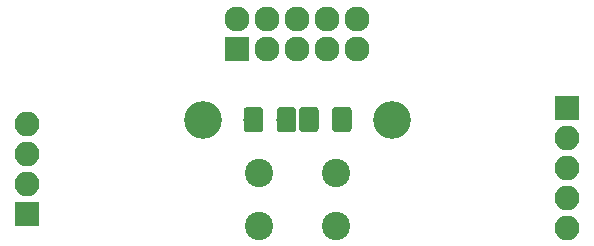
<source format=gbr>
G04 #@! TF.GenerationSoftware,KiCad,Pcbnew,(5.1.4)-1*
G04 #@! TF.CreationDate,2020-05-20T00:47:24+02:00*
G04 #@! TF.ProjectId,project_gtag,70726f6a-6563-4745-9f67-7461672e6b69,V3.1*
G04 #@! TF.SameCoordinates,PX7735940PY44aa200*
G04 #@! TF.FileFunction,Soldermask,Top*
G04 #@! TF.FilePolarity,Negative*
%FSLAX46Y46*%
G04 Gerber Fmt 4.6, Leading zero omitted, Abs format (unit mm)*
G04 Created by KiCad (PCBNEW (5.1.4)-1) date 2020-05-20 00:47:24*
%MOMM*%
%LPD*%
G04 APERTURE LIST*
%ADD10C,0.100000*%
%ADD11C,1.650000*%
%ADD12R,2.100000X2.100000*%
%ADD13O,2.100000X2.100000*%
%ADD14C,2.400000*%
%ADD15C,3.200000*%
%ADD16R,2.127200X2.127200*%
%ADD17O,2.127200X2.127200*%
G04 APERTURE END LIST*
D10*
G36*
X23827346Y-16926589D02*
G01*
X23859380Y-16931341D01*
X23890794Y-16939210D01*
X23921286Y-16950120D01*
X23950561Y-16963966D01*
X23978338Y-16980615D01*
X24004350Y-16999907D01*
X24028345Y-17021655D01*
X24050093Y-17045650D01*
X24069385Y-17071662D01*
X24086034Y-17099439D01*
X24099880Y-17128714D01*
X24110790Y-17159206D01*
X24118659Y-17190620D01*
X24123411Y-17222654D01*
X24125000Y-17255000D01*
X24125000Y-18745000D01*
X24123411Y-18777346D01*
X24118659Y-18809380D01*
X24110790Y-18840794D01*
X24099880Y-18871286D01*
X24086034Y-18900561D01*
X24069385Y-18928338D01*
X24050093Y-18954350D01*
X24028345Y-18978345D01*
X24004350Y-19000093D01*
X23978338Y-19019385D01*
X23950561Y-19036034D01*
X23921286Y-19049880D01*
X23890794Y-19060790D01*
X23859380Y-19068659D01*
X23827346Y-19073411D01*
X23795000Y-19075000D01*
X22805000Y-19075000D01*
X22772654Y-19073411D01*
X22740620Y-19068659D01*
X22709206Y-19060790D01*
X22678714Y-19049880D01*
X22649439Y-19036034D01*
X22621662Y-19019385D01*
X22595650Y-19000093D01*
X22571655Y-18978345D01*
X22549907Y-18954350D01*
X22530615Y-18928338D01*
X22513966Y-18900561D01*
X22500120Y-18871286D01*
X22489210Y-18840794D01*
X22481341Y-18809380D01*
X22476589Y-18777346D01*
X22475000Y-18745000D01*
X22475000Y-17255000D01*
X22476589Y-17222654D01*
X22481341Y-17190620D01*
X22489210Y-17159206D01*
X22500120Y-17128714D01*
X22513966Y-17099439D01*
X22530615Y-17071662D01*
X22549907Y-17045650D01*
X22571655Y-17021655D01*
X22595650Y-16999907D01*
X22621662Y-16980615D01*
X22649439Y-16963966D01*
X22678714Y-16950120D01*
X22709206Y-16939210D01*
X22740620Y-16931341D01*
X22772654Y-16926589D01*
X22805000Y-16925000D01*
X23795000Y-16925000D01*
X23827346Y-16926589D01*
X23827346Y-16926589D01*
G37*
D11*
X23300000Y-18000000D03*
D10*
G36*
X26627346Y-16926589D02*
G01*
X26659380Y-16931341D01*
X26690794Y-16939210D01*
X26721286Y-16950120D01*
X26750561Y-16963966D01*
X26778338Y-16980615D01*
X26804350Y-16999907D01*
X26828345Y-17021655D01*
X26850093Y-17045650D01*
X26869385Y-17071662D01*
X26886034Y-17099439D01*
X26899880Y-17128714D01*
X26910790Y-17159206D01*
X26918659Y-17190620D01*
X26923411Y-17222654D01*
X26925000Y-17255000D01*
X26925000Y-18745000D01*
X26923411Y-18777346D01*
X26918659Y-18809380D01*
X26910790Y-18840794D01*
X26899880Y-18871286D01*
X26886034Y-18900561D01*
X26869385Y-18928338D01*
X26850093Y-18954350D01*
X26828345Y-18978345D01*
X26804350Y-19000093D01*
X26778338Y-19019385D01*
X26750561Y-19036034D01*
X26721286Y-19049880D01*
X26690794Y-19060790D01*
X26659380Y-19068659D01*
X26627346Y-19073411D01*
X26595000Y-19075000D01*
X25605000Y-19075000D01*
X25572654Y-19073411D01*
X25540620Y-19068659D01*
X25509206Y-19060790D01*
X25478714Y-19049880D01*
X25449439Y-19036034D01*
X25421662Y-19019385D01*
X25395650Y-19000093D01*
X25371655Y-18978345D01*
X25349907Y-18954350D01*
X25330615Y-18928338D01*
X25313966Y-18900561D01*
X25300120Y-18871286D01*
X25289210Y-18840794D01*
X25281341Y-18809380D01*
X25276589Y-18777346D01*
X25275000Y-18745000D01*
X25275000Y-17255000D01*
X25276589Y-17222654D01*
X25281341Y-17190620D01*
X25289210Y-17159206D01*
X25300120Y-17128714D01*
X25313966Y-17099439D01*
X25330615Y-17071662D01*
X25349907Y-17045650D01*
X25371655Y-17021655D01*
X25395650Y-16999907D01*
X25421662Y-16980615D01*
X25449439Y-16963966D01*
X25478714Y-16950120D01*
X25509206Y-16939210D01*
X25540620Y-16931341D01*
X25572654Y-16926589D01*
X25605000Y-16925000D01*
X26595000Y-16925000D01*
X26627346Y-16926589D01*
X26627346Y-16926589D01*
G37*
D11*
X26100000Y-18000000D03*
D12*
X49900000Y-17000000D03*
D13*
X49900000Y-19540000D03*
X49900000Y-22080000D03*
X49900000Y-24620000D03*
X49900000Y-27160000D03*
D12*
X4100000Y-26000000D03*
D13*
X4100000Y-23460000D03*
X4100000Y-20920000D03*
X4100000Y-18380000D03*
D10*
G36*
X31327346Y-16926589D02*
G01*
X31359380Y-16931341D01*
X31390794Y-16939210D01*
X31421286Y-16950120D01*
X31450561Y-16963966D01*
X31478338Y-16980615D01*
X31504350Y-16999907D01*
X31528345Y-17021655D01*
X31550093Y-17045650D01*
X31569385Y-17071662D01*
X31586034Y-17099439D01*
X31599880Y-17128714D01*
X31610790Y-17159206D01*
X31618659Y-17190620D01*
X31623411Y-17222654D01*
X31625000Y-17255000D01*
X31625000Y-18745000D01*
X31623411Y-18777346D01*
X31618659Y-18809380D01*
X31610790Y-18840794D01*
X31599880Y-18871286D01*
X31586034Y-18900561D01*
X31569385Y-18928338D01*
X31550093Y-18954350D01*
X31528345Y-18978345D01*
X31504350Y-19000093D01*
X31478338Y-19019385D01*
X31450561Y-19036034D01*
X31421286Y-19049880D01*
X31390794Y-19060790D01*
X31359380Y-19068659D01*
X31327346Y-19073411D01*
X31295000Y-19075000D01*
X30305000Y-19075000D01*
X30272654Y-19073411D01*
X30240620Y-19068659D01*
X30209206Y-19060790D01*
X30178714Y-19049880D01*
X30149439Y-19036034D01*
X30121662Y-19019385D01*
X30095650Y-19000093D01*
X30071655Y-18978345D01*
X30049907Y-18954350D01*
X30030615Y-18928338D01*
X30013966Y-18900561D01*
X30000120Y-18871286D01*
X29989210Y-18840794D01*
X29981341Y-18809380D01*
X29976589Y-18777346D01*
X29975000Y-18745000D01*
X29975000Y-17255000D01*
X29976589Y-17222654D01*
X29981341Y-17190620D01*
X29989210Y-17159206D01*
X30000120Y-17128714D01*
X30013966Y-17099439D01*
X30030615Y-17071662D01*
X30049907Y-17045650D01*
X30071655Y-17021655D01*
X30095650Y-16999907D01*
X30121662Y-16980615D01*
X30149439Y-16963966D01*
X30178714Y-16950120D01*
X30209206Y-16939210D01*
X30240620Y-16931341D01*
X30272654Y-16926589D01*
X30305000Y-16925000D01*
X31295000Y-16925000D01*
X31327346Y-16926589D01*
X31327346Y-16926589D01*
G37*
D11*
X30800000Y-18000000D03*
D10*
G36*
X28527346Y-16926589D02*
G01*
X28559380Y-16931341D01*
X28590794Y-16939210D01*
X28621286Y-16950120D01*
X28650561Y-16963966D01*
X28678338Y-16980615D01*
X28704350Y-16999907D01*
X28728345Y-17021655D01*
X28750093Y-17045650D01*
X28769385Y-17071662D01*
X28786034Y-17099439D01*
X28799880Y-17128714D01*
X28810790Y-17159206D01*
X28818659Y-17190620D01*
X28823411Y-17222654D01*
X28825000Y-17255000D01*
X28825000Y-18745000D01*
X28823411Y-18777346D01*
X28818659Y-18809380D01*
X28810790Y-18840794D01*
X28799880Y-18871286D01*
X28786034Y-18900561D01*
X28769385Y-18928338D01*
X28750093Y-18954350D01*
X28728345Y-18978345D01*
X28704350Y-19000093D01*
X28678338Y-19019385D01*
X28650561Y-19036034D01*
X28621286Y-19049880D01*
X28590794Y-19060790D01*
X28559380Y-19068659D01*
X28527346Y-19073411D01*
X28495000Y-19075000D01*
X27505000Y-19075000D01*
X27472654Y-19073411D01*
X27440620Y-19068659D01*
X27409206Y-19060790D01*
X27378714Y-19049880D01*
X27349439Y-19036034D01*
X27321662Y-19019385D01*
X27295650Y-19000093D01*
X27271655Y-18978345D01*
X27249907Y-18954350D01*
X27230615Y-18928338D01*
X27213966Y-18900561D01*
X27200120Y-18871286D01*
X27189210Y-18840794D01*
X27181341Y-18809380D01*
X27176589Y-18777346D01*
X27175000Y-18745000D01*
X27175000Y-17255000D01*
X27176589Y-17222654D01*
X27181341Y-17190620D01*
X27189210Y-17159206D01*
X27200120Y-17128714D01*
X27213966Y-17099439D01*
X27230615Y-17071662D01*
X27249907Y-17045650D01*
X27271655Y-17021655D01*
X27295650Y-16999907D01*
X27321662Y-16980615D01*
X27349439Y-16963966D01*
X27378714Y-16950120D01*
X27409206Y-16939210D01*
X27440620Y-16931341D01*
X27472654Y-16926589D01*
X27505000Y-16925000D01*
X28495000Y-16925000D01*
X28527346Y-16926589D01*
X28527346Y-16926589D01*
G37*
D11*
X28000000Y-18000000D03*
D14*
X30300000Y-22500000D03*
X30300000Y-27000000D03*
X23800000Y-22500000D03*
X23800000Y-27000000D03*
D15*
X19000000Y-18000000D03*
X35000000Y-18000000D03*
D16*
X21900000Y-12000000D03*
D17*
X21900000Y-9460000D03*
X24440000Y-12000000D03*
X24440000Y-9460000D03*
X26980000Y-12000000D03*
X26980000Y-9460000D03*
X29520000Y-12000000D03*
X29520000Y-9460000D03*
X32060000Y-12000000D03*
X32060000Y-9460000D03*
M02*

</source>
------------------------------------------------------------------------
INSTRUCTIONS FOR THE TASK: Quote the listing above, but only from the line that shows "X25330615Y-17071662D01*" through the line that shows "X31359380Y-16931341D01*".

RESPONSE:
X25330615Y-17071662D01*
X25349907Y-17045650D01*
X25371655Y-17021655D01*
X25395650Y-16999907D01*
X25421662Y-16980615D01*
X25449439Y-16963966D01*
X25478714Y-16950120D01*
X25509206Y-16939210D01*
X25540620Y-16931341D01*
X25572654Y-16926589D01*
X25605000Y-16925000D01*
X26595000Y-16925000D01*
X26627346Y-16926589D01*
X26627346Y-16926589D01*
G37*
D11*
X26100000Y-18000000D03*
D12*
X49900000Y-17000000D03*
D13*
X49900000Y-19540000D03*
X49900000Y-22080000D03*
X49900000Y-24620000D03*
X49900000Y-27160000D03*
D12*
X4100000Y-26000000D03*
D13*
X4100000Y-23460000D03*
X4100000Y-20920000D03*
X4100000Y-18380000D03*
D10*
G36*
X31327346Y-16926589D02*
G01*
X31359380Y-16931341D01*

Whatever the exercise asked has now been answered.